We even found out that in Kenya a girl's period is called her "days!" And we had no idea when we named our campaign.
But there was something deeper. It was obvious that our bringing the solutions showed that we had empathy, not pity. There was a greater connection. Some of the older girls offered to bring kits and do presentations to other orphanages.
And then something we never dreamed of happened....
Finding Their Voice
Girls spoke up. Teachers spoke up, and for the first time a coalition of individuals is standing together for the children. Thanks to YOU.
We came to give back days of their lives... Only to find that a solution
in hand gave them voice.
I am humbly joyful about the gift of being part of the experience and
more certain than ever that this solution is vital. We're not sure we adequately captured the joy... We were so focused on the girls!
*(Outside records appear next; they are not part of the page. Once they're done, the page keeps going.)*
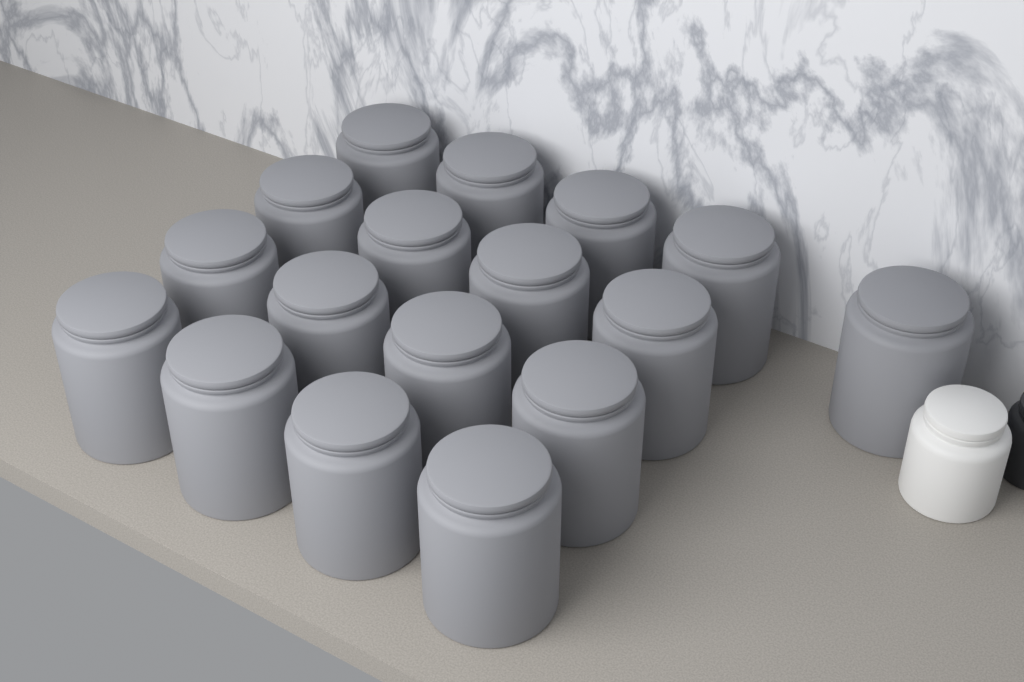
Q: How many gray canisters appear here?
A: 17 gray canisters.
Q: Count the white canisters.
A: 1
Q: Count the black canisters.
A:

Thank you for ALL you did to make this all possible. It was, and is, miraculous. Will we do it again? Yes! A thousand times yes! We're already gearing up to go again and the sewing machines are back to full speed ahead. We have a lot of sisters out there.
PS: Yes, that's me with the silly grin. Gee whiz the spirit of Love was strong in the room... you can tell by my smile! And yes, isn't it funny that now matter how much you give to others, not matter how hard you work to serve... we always end up being the one that gains joy. Happens every time. Thanks again ladies and gentlemen (yes, there were a few of those and the girls loved hearing that YOU helped)!